Reproduce the text lines of the material below word for word, leaving out the picture.

Collected data
- Opening Delimiter -
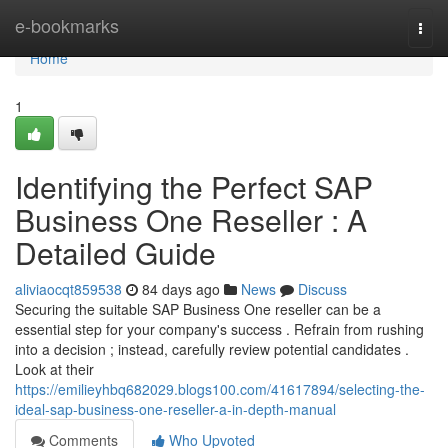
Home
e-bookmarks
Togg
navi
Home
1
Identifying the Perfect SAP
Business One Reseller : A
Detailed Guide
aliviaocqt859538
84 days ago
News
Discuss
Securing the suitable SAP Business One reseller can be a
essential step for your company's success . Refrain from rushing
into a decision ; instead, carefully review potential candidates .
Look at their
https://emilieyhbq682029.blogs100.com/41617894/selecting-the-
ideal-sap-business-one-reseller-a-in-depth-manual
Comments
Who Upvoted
- Closing Delimiter -
• [Task solution]:
Home
e-bookmarks
Togg
navi
Home
1
Identifying the Perfect SAP
Business One Reseller : A
Detailed Guide
aliviaocqt859538
84 days ago
News
Discuss
Securing the suitable SAP Business One reseller can be a
essential step for your company's success . Refrain from rushing
into a decision ; instead, carefully review potential candidates .
Look at their
https://emilieyhbq682029.blogs100.com/41617894/selecting-the-
ideal-sap-business-one-reseller-a-in-depth-manual
Comments
Who Upvoted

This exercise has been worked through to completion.